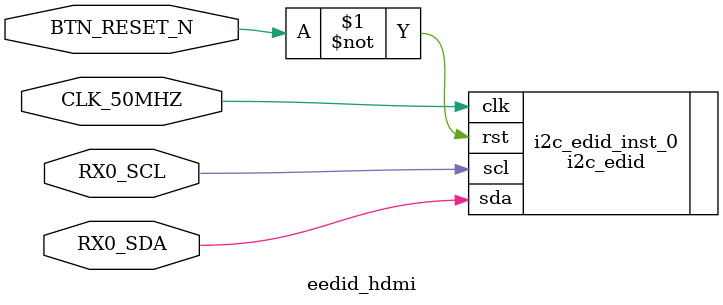
<source format=v>
`default_nettype none
`include "setup.v"

module eedid_hdmi (
	// CLOCK
	input  wire       CLK_50MHZ,        // 100MHz system clock signal
	// SWITCH
	input  wire       BTN_RESET_N,
	// EDID I2C
	input  wire       RX0_SCL,
	inout  wire       RX0_SDA
);

i2c_edid i2c_edid_inst_0 (
	.clk(CLK_50MHZ),
	.rst(~BTN_RESET_N),
	.scl(RX0_SCL),
	.sda(RX0_SDA)
);

endmodule // top
`default_nettype wire

</source>
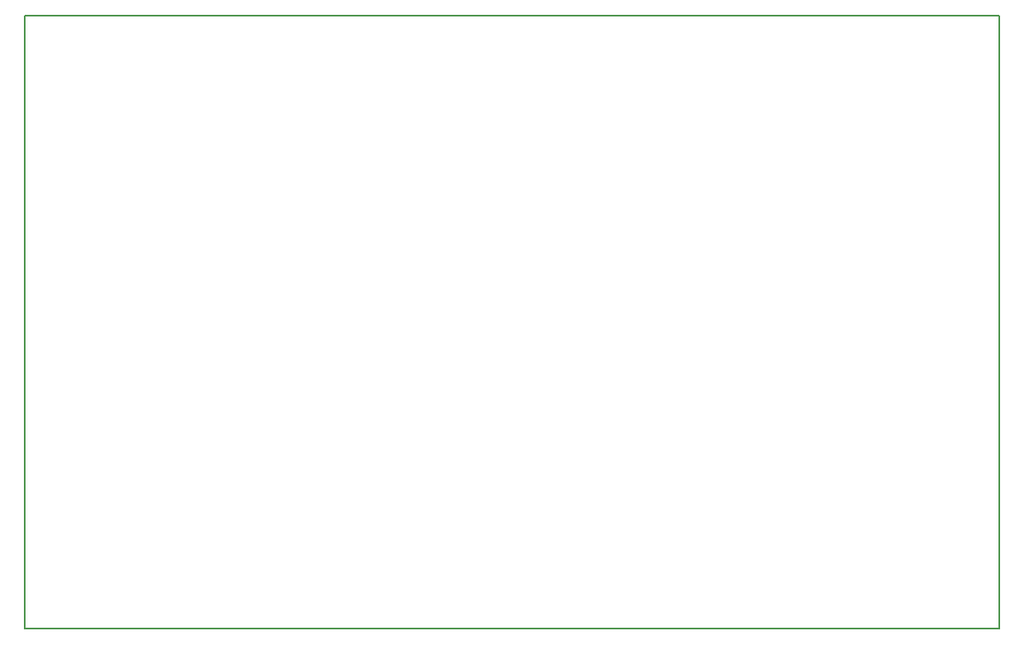
<source format=gbr>
G04 #@! TF.FileFunction,Profile,NP*
%FSLAX46Y46*%
G04 Gerber Fmt 4.6, Leading zero omitted, Abs format (unit mm)*
G04 Created by KiCad (PCBNEW 4.0.5-e0-6337~49~ubuntu16.04.1) date Sun Apr  9 14:57:13 2017*
%MOMM*%
%LPD*%
G01*
G04 APERTURE LIST*
%ADD10C,0.100000*%
%ADD11C,0.150000*%
G04 APERTURE END LIST*
D10*
D11*
X150000000Y-113000000D02*
X150000000Y-50000000D01*
X50000000Y-113000000D02*
X150000000Y-113000000D01*
X50000000Y-50000000D02*
X150000000Y-50000000D01*
X50000000Y-50000000D02*
X50000000Y-113000000D01*
M02*

</source>
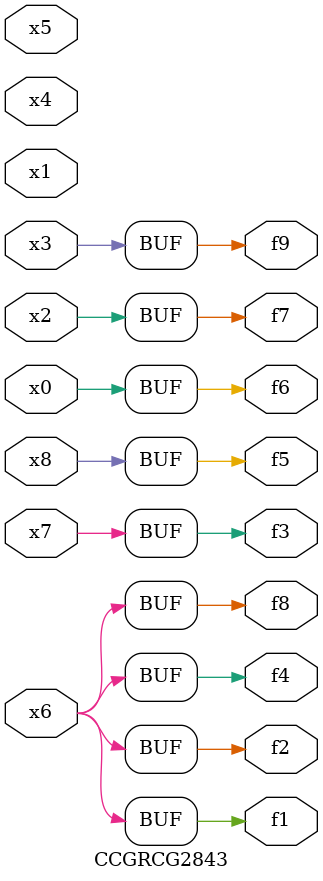
<source format=v>
module CCGRCG2843(
	input x0, x1, x2, x3, x4, x5, x6, x7, x8,
	output f1, f2, f3, f4, f5, f6, f7, f8, f9
);
	assign f1 = x6;
	assign f2 = x6;
	assign f3 = x7;
	assign f4 = x6;
	assign f5 = x8;
	assign f6 = x0;
	assign f7 = x2;
	assign f8 = x6;
	assign f9 = x3;
endmodule

</source>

____

What to do: Scan the material line by line and report each one that contains "APERTURE".

Exercise answer:
G04 APERTURE LIST*
G04 APERTURE END LIST*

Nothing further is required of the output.